6 Details: Brütting findet, dass auch kleine Veränderungen einen großen Unterschied machen können. So sind in der Aalener Innenstadt Spielgeräte und Sitzbänke repariert, aufgehübscht oder erneuert worden. Brunnen laufen wieder, die Pflanzen in der Stadthalle sind wieder grün und ein buntes Kunstwerk ziert den Eingang am Rathaus.

7 Stil: Der Aalener Gemeinderat gilt schon lange als diskussionsfreudig. Das ist er auch nach einem Jahr mit dem neuen Vorsitzenden noch. Doch die Stimmung hat sich gewandelt. Die Diskussionen sind sachlicher und weniger aufgeregt geworden. Das ist Brütting zu verdanken, der immer ruhig bleibt und Kritik niemals persönlich nimmt. Über sachliche Diskussionen freut er sich, fordert sie sogar ein, wie zum Beispiel zum Thema Gewerbegebiet Streichhoffeld im Ausschuss der Verwaltungsgemeinschaft.

8 Keine Schulden: Trotz großer Bauprojekte, steigender Baupreise und Krisen erwartet die Stadtverwaltung am Ende des Jahres die schwarze Null im Haushalt. Neue Schulden sollen 2022 nicht gemacht werden.

Flops

1 Stegplätze: Die Meinungen zum Sobek-Steg über die Bahngleise gehen auseinander. Einigkeit sollte aber darüber herrschen, dass die Stadtverwaltung den Gemeinderat und die Bürgerschaft offen über Kosten informiert.

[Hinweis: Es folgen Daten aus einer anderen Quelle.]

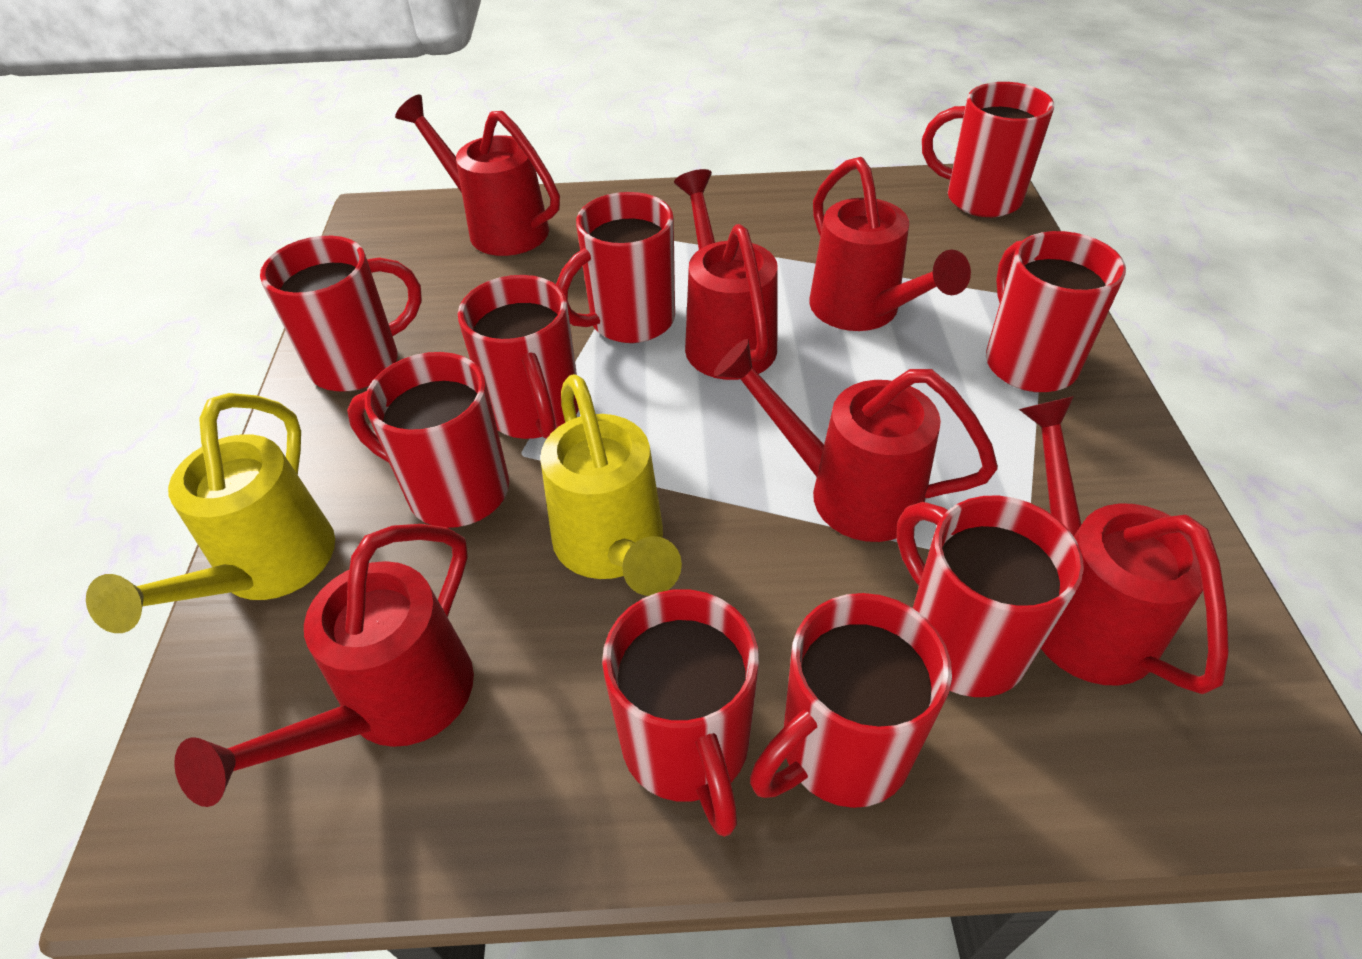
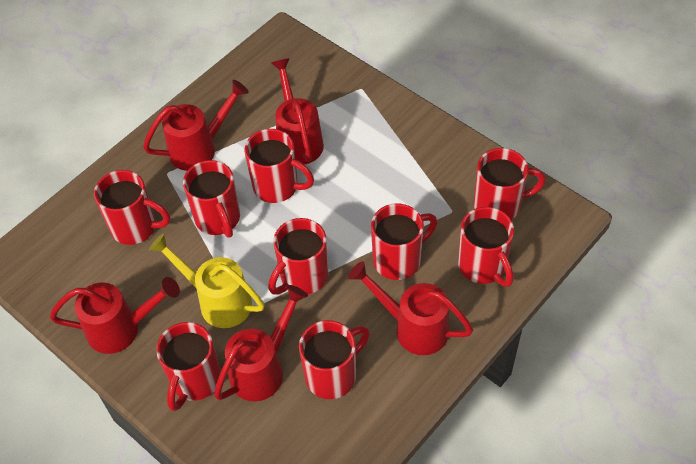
red watering can: 6 -> 5
yellow watering can: 2 -> 1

Dass für die Plätze auf beiden Seiten des Stegs aber noch 430 000 Euro fällig werden, zusätzlich zu den Kosten für den Steg in Höhe von 10,39 Millionen Euro, lief im Haushalt unter einer anderen Investitionsnummer und im Gemeinderat unter einer anderen Überschrift. „Baubeschluss für die Flächen südlich der Grünen Mitte und zwischen dem Gebäude Bahnhof 8 und dem P & R Parkhaus“, war auf der Tagesordnung zu lesen.

2 Bürgergespräch: Gar nicht glücklich war der Gemeinderat, dass OB Brütting zuerst in einem Bürgergespräch beim Hirschbachclub über Probleme mit dem Steg und dem Kombibad informiert hatte. Viele im Gremium hätten es lieber gehabt, wenn sie zuerst Bescheid bekommen hätten, dass das Fördergeld vom Land für den Steg vielleicht gar nicht fließt und dass eine Ausschreibung fürs Kombibad nicht so lief wie gewünscht. Bürgerinnen und Bürger dagegen werden es gut gefunden haben, dass ihnen der OB offen und ehrlich auf ihre Fragen zu den beiden Themen geantwortet hat.

3 OB-Büro: Kritik von Bürgerinnen und Bürgern hat Brütting wegen seines Büros einstecken müssen. Das Rathaus soll generalsaniert werden. Auch das OB-Büro. Zunächst hatte die Verwaltung vorgeschlagen, 635 000 Euro dafür auszugeben. Darin eingeschlossen ist die Sanierung des eigentlichen OB-Amtszimmers, des Vorzimmers, eines Besprechungsraums und einer Teeküche für alle Mitarbeitende im ersten Stock. Nach Kritik an den hohen Kosten setzte Brütting den Rotstift an. Die Sanierung soll nun höchstens 450 000 Euro kosten.